Limitations & Future Work

  • Strong theoretical assumptions: The framework assumes LLM sampling follows a Bernoulli distribution and that sampled paths are mutually distinct, which may not strictly hold in practice.
  • Limited ceiling as a post-hoc method: Since RPC does not modify model training, performance gains are bounded by the quality of the sampled reasoning paths.
  • Only two representative methods analyzed: The theoretical framework has the potential to analyze additional methods (e.g., MCTS, reward model scoring), but this is not explored in the paper.
  • Sampling strategy not investigated: Theory suggests that diversity in sampling is important, but the paper does not explore how to design better sampling strategies.
  • Applicability of Weibull mixture: Assuming two Weibull distributions for all problems may be an oversimplification.
  • vs. SC (Wang et al., 2022): This paper theoretically demonstrates that SC's estimation error converges only linearly; RPC elevates this to exponential convergence via probability weighting.
  • vs. CISC (Taubenfeld et al., 2025): CISC also explores the combination of confidence and self-consistency, but this paper provides a more complete theoretical framework with explicit error decomposition.
  • vs. ESC (Li et al., 2024): ESC reduces SC cost via early stopping; RPC improves efficiency through the estimation method itself. The two approaches are complementary and can be combined.
  • vs. TTSC (Huang et al., 2025): TTSC performs self-calibration, consistent with the core ideas of this paper, but this paper provides a theoretical explanation.

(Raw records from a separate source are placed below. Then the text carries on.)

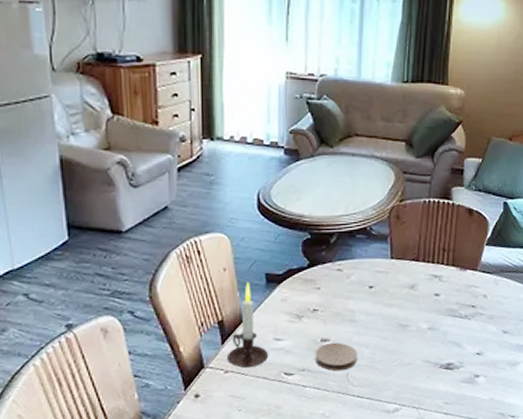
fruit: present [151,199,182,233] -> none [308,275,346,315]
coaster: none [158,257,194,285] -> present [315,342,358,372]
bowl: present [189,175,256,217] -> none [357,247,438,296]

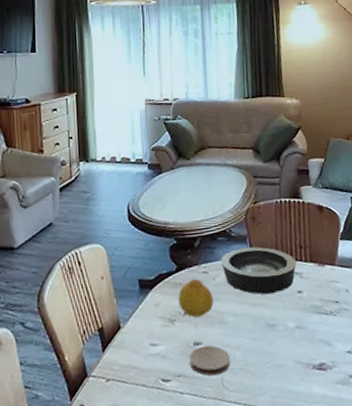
candle: present [228,282,269,368] -> none [108,289,147,376]
fruit: none [308,275,346,315] -> present [178,278,214,318]
bowl: none [357,247,438,296] -> present [220,246,297,295]

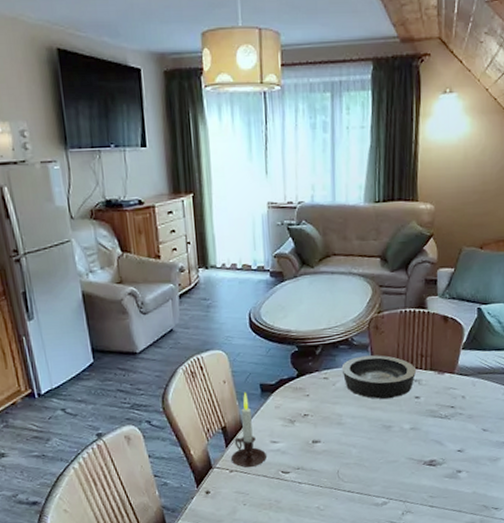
candle: none [108,289,147,376] -> present [231,392,268,468]
fruit: present [178,278,214,318] -> none [298,384,333,419]
coaster: present [189,345,231,376] -> none [308,443,347,469]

The error decomposition framework can be transferred to test-time scaling analysis in multimodal reasoning. The probability-weighted consistency idea in PC can be extended to reward model scoring scenarios—substituting reward scores for LLM internal probabilities. The Weibull mixture modeling approach in RP can be applied to other settings that require distinguishing high- from low-quality samples.

Rating

  • Novelty: ⭐⭐⭐⭐ First theoretical framework for sampling-based test-time scaling; method design is theory-driven.
  • Experimental Thoroughness: ⭐⭐⭐⭐⭐ 7 datasets, multiple model scales/architectures, extensive ablations, and compatibility tests with advanced methods.
  • Writing Quality: ⭐⭐⭐⭐⭐ Theoretical derivations are clear; proposition–theorem–remark structure is rigorous; experimental presentation is well-organized.
  • Value: ⭐⭐⭐⭐ Theoretical analysis provides a valuable cognitive framework for the field; RPC is simple, effective, and directly applicable.